- **PROBLEM**: Provide only the number of lines below that contain the word "Adhesive".

Source texts of formatted documents
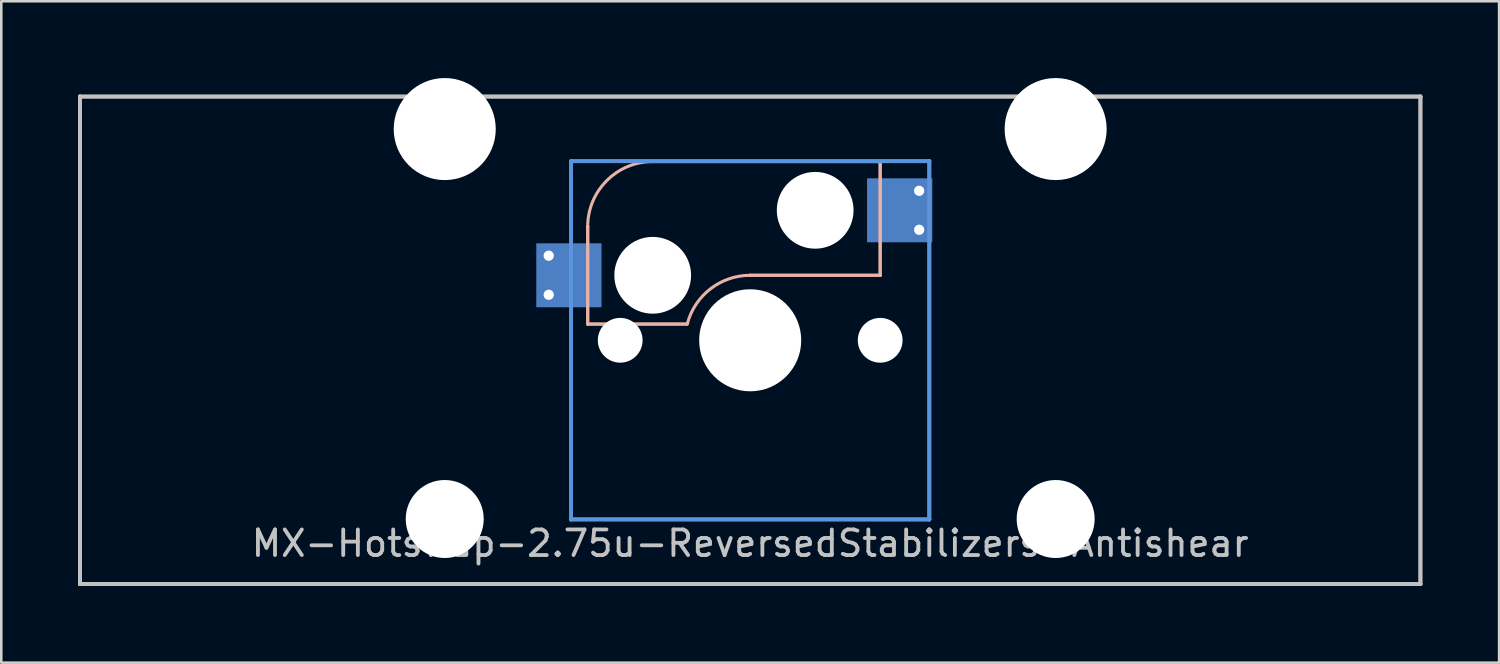
<source format=kicad_pcb>
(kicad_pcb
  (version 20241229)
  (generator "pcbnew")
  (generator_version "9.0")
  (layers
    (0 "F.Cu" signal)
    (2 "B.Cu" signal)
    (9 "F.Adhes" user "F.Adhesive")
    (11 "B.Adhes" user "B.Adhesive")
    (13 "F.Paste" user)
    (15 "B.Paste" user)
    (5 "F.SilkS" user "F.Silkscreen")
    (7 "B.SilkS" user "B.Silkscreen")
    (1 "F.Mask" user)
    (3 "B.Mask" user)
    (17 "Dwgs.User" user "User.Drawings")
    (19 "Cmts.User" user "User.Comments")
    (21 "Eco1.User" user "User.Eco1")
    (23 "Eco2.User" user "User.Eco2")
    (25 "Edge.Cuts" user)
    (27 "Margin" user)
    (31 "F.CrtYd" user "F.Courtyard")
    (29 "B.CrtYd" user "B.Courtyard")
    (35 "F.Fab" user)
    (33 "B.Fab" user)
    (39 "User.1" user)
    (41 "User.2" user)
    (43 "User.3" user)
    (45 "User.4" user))
  (footprint "MX-Hotswap-2.75u-ReversedStabilizers-Antishear"
    (layer "F.Cu")
    (at 26.269 10.249)
    (property "Reference" "MX-Hotswap-2.75u-ReversedStabilizers-Antishear" (at 0 7.938 0) (layer "Dwgs.User") (effects (font (size 1 1) (thickness 0.15))))
    (fp_line (start -6.35 -4.445) (end -6.35 -4.445) (stroke (width 0.12) (type solid)) (layer "B.SilkS"))
    (fp_line (start -6.35 -4.445) (end -6.35 -0.635) (stroke (width 0.12) (type solid)) (layer "B.SilkS"))
    (fp_line (start -6.35 -0.635) (end -6.35 -4.445) (stroke (width 0.12) (type solid)) (layer "B.SilkS"))
    (fp_line (start -6.35 -0.635) (end -6.35 -0.635) (stroke (width 0.12) (type solid)) (layer "B.SilkS"))
    (fp_line (start -6.35 -0.635) (end -6.35 -0.635) (stroke (width 0.12) (type solid)) (layer "B.SilkS"))
    (fp_line (start -6.35 -0.635) (end -2.464 -0.635) (stroke (width 0.12) (type solid)) (layer "B.SilkS"))
    (fp_line (start -3.81 -6.985) (end -3.81 -6.985) (stroke (width 0.12) (type solid)) (layer "B.SilkS"))
    (fp_line (start -3.81 -6.985) (end 5.08 -6.985) (stroke (width 0.12) (type solid)) (layer "B.SilkS"))
    (fp_line (start -2.464 -0.635) (end -6.35 -0.635) (stroke (width 0.12) (type solid)) (layer "B.SilkS"))
    (fp_line (start -2.464 -0.635) (end -2.464 -0.635) (stroke (width 0.12) (type solid)) (layer "B.SilkS"))
    (fp_line (start 0 -2.54) (end 0 -2.54) (stroke (width 0.12) (type solid)) (layer "B.SilkS"))
    (fp_line (start 0 -2.54) (end 5.08 -2.54) (stroke (width 0.12) (type solid)) (layer "B.SilkS"))
    (fp_line (start 5.08 -6.985) (end -3.81 -6.985) (stroke (width 0.12) (type solid)) (layer "B.SilkS"))
    (fp_line (start 5.08 -6.985) (end 5.08 -6.985) (stroke (width 0.12) (type solid)) (layer "B.SilkS"))
    (fp_line (start 5.08 -6.985) (end 5.08 -6.985) (stroke (width 0.12) (type solid)) (layer "B.SilkS"))
    (fp_line (start 5.08 -6.985) (end 5.08 -2.54) (stroke (width 0.12) (type solid)) (layer "B.SilkS"))
    (fp_line (start 5.08 -2.54) (end 0 -2.54) (stroke (width 0.12) (type solid)) (layer "B.SilkS"))
    (fp_line (start 5.08 -2.54) (end 5.08 -6.985) (stroke (width 0.12) (type solid)) (layer "B.SilkS"))
    (fp_line (start 5.08 -2.54) (end 5.08 -2.54) (stroke (width 0.12) (type solid)) (layer "B.SilkS"))
    (fp_line (start 5.08 -2.54) (end 5.08 -2.54) (stroke (width 0.12) (type solid)) (layer "B.SilkS"))
    (fp_arc (start -6.35 -4.445) (mid -5.606051 -6.241051) (end -3.81 -6.985) (stroke (width 0.12) (type solid)) (layer "B.SilkS"))
    (fp_arc (start -2.457981 -0.640256) (mid -1.553279 -2.009707) (end 0 -2.54) (stroke (width 0.12) (type solid)) (layer "B.SilkS"))
    (fp_line (start -26.194 -9.525) (end -26.194 -9.525) (stroke (width 0.15) (type solid)) (layer "Dwgs.User"))
    (fp_line (start -26.194 -9.525) (end -26.194 -9.525) (stroke (width 0.15) (type solid)) (layer "Dwgs.User"))
    (fp_line (start -26.194 -9.525) (end -26.194 9.525) (stroke (width 0.15) (type solid)) (layer "Dwgs.User"))
    (fp_line (start -26.194 -9.525) (end 26.194 -9.525) (stroke (width 0.15) (type solid)) (layer "Dwgs.User"))
    (fp_line (start -26.194 9.525) (end -26.194 -9.525) (stroke (width 0.15) (type solid)) (layer "Dwgs.User"))
    (fp_line (start -26.194 9.525) (end -26.194 9.525) (stroke (width 0.15) (type solid)) (layer "Dwgs.User"))
    (fp_line (start -26.194 9.525) (end -26.194 9.525) (stroke (width 0.15) (type solid)) (layer "Dwgs.User"))
    (fp_line (start -26.194 9.525) (end 26.194 9.525) (stroke (width 0.15) (type solid)) (layer "Dwgs.User"))
    (fp_line (start 26.194 -9.525) (end -26.194 -9.525) (stroke (width 0.15) (type solid)) (layer "Dwgs.User"))
    (fp_line (start 26.194 -9.525) (end 26.194 -9.525) (stroke (width 0.15) (type solid)) (layer "Dwgs.User"))
    (fp_line (start 26.194 -9.525) (end 26.194 -9.525) (stroke (width 0.15) (type solid)) (layer "Dwgs.User"))
    (fp_line (start 26.194 -9.525) (end 26.194 9.525) (stroke (width 0.15) (type solid)) (layer "Dwgs.User"))
    (fp_line (start 26.194 9.525) (end -26.194 9.525) (stroke (width 0.15) (type solid)) (layer "Dwgs.User"))
    (fp_line (start 26.194 9.525) (end 26.194 -9.525) (stroke (width 0.15) (type solid)) (layer "Dwgs.User"))
    (fp_line (start 26.194 9.525) (end 26.194 9.525) (stroke (width 0.15) (type solid)) (layer "Dwgs.User"))
    (fp_line (start 26.194 9.525) (end 26.194 9.525) (stroke (width 0.15) (type solid)) (layer "Dwgs.User"))
    (fp_line (start -7 -7) (end -7 -7) (stroke (width 0.15) (type solid)) (layer "Cmts.User"))
    (fp_line (start -7 -7) (end -7 -7) (stroke (width 0.15) (type solid)) (layer "Cmts.User"))
    (fp_line (start -7 -7) (end -7 7) (stroke (width 0.15) (type solid)) (layer "Cmts.User"))
    (fp_line (start -7 -7) (end 7 -7) (stroke (width 0.15) (type solid)) (layer "Cmts.User"))
    (fp_line (start -7 7) (end -7 -7) (stroke (width 0.15) (type solid)) (layer "Cmts.User"))
    (fp_line (start -7 7) (end -7 7) (stroke (width 0.15) (type solid)) (layer "Cmts.User"))
    (fp_line (start -7 7) (end -7 7) (stroke (width 0.15) (type solid)) (layer "Cmts.User"))
    (fp_line (start -7 7) (end 7 7) (stroke (width 0.15) (type solid)) (layer "Cmts.User"))
    (fp_line (start 7 -7) (end -7 -7) (stroke (width 0.15) (type solid)) (layer "Cmts.User"))
    (fp_line (start 7 -7) (end 7 -7) (stroke (width 0.15) (type solid)) (layer "Cmts.User"))
    (fp_line (start 7 -7) (end 7 -7) (stroke (width 0.15) (type solid)) (layer "Cmts.User"))
    (fp_line (start 7 -7) (end 7 7) (stroke (width 0.15) (type solid)) (layer "Cmts.User"))
    (fp_line (start 7 7) (end -7 7) (stroke (width 0.15) (type solid)) (layer "Cmts.User"))
    (fp_line (start 7 7) (end 7 -7) (stroke (width 0.15) (type solid)) (layer "Cmts.User"))
    (fp_line (start 7 7) (end 7 7) (stroke (width 0.15) (type solid)) (layer "Cmts.User"))
    (fp_line (start 7 7) (end 7 7) (stroke (width 0.15) (type solid)) (layer "Cmts.User"))
    (pad "" np_thru_hole circle (at -11.938 -8.255) (size 3.988 3.988) (drill 3.988) (layers "*.Cu" "*.Mask"))
    (pad "" np_thru_hole circle (at -11.938 6.985) (size 3.048 3.048) (drill 3.048) (layers "*.Cu" "*.Mask"))
    (pad "" np_thru_hole circle (at -5.08 0) (size 1.75 1.75) (drill 1.75) (layers "*.Cu" "*.Mask"))
    (pad "" np_thru_hole circle (at -3.81 -2.54) (size 3 3) (drill 3) (layers "*.Cu" "*.Mask"))
    (pad "" np_thru_hole circle (at 0 0) (size 3.988 3.988) (drill 3.988) (layers "*.Cu" "*.Mask"))
    (pad "" np_thru_hole circle (at 2.54 -5.08) (size 3 3) (drill 3) (layers "*.Cu" "*.Mask"))
    (pad "" np_thru_hole circle (at 5.08 0) (size 1.75 1.75) (drill 1.75) (layers "*.Cu" "*.Mask"))
    (pad "" np_thru_hole circle (at 11.938 -8.255) (size 3.988 3.988) (drill 3.988) (layers "*.Cu" "*.Mask"))
    (pad "" np_thru_hole circle (at 11.938 6.985) (size 3.048 3.048) (drill 3.048) (layers "*.Cu" "*.Mask"))
    (pad "1" thru_hole circle (at -7.874 -3.305) (size 0.8 0.8) (drill 0.4) (layers "*.Cu" "*.Mask"))
    (pad "1" thru_hole circle (at -7.874 -1.778) (size 0.8 0.8) (drill 0.4) (layers "*.Cu" "*.Mask"))
    (pad "1" smd rect (at -7.085 -2.54) (size 2.55 2.5) (layers "B.Cu" "B.Mask" "B.Paste"))
    (pad "2" smd rect (at 5.842 -5.08) (size 2.55 2.5) (layers "B.Cu" "B.Mask" "B.Paste"))
    (pad "2" thru_hole circle (at 6.604 -5.842) (size 0.8 0.8) (drill 0.4) (layers "*.Cu" "*.Mask"))
    (pad "2" thru_hole circle (at 6.604 -4.318) (size 0.8 0.8) (drill 0.4) (layers "*.Cu" "*.Mask")))
  (gr_rect
    (start -3 -3)
    (end 55.538 22.849)
    (stroke (width 0.1) (type default))
    (fill no)
    (layer "Edge.Cuts")))
</source>
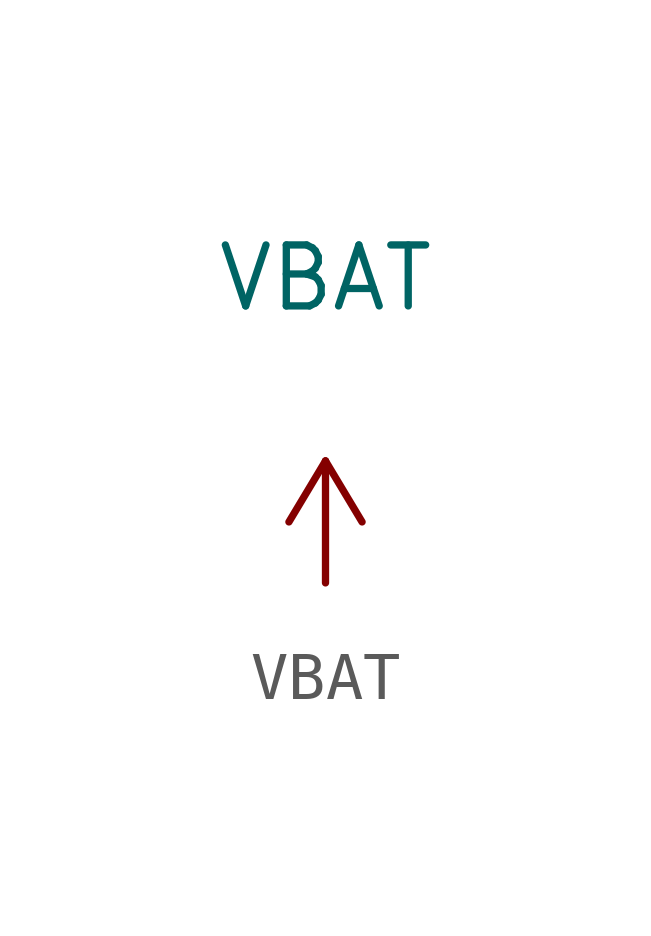
<source format=kicad_sym>
(kicad_symbol_lib
  (version 20201005)
  (generator kicad_symbol_editor)
  (symbol "custom:VBAT"
    (power)
    (property "Reference" "#PWR"
      (at 0 -1.905 0)
      (effects (font (size 1.27 1.27)) hide))
    (property "Value" "VBAT"
      (at 0 6.35 0)
      (effects (font (size 1.27 1.27))))
    (symbol "VBAT_0_1"
      (polyline (pts (xy -0.762 1.27) (xy 0 2.54)) (stroke (width 0)) (fill (type none)))
      (polyline (pts (xy 0 0) (xy 0 2.54)) (stroke (width 0)) (fill (type none)))
      (polyline (pts (xy 0 2.54) (xy 0.762 1.27)) (stroke (width 0)) (fill (type none))))
    (symbol "VBAT_1_1"
      (pin power_in line (at 0 0 90) (length 0) hide (name "VBAT" (effects (font (size 1.27 1.27)))) (number "1" (effects (font (size 1.27 1.27))))))))
</source>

- **ANSWER**: 2